I’ve heard a lot about skin cancer over the years, but it just tends to be just a whole lot of number of things like skin cancer treatments each year. The volume of treatments exceeds 750,000 in Australia, which is almost the population of ACT and Tasmania combined.  It is massive.  But it can sometimes be difficult to relate this information to our own lives unless we are one of those unlucky ones (or should I say unlucky many). And don’t forget the number of deaths which is much too high at approximately 2,000 people per year.

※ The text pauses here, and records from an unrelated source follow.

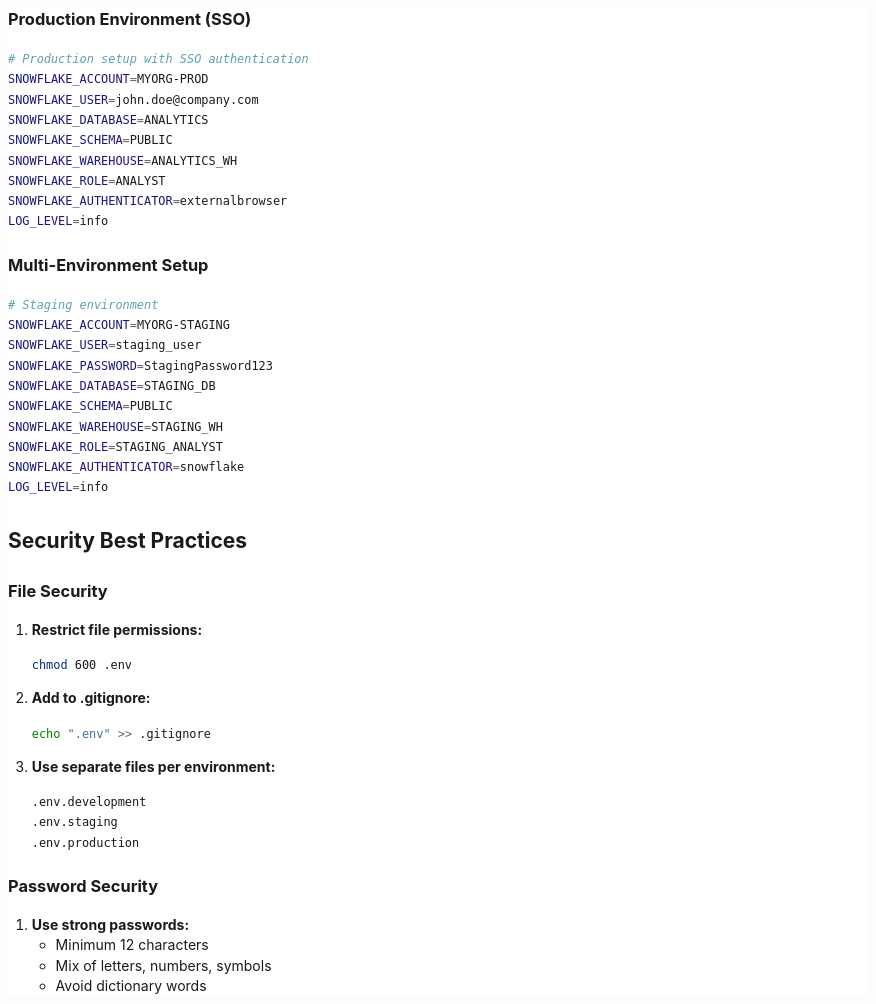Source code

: ### Production Environment (SSO)

```bash
# Production setup with SSO authentication
SNOWFLAKE_ACCOUNT=MYORG-PROD
SNOWFLAKE_USER=john.doe@company.com
SNOWFLAKE_DATABASE=ANALYTICS
SNOWFLAKE_SCHEMA=PUBLIC
SNOWFLAKE_WAREHOUSE=ANALYTICS_WH
SNOWFLAKE_ROLE=ANALYST
SNOWFLAKE_AUTHENTICATOR=externalbrowser
LOG_LEVEL=info
```

### Multi-Environment Setup

```bash
# Staging environment
SNOWFLAKE_ACCOUNT=MYORG-STAGING
SNOWFLAKE_USER=staging_user
SNOWFLAKE_PASSWORD=StagingPassword123
SNOWFLAKE_DATABASE=STAGING_DB
SNOWFLAKE_SCHEMA=PUBLIC
SNOWFLAKE_WAREHOUSE=STAGING_WH
SNOWFLAKE_ROLE=STAGING_ANALYST
SNOWFLAKE_AUTHENTICATOR=snowflake
LOG_LEVEL=info
```

## Security Best Practices

### File Security

1. **Restrict file permissions:**

   ```bash
   chmod 600 .env
   ```

2. **Add to .gitignore:**

   ```bash
   echo ".env" >> .gitignore
   ```

3. **Use separate files per environment:**
   ```bash
   .env.development
   .env.staging
   .env.production
   ```

### Password Security

1. **Use strong passwords:**
   - Minimum 12 characters
   - Mix of letters, numbers, symbols
   - Avoid dictionary words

So think if it this way; what if you were told that because of skin cancer treatment you couldn’t work for a few months? Too many people think that skin cancers can just be removed through minor surgery and choose to ignore those cases that involve major surgery, chemotherapy or even death.  Not being able to work because you are being treated for cancer can put a huge financial strain on your family, especially if you are the main income earner or get stuck with large out-of-pocket medical expenses (and don’t start me on this because you would be astounded at the out-of-pocket expenses for cancer treatments….it’s criminal).

Okay, and say you are lucky and your skin cancer can be removed by minor surgery, then there is still the physical recovery and scarring to keep in mind. The most common skin cancers; basal cell carcinomas (BCC) and squamous cell carcinomas (SCC) commonly occur on the face, nose, lip, ears or neck, and if removed by surgery, can leave disfiguring scars which are difficult to hide.  Unfortunately people who have this treatment risk bearing the scars on this experience in a prominent place for the rest of their lives.

And you know, I am a little averse to talking about feelings, but people confronted with the diagnosis of melanoma can find this incredibly distressing, as they are facing a potentially life threatening cancer that may require major surgery and chemotherapy. And one of the hardest battles with cancer is the uncertainty.  Not knowing if the treatment will work, not knowing if you will survive, or knowing that even if you beat it this time, it may return.  For others who have had a large section of skin removed with the cancer, the challenge can be looking in the mirror and not recognising the person who looks back.

Look I don’t want to shove it down your throat (or talk about emotions anymore), but the cost of skin cancer is way too high a price for any of us to pay, especially when skin cancer is one of the most preventable cancers in Australia. So join me in being smart and using sun protection when working outdoors.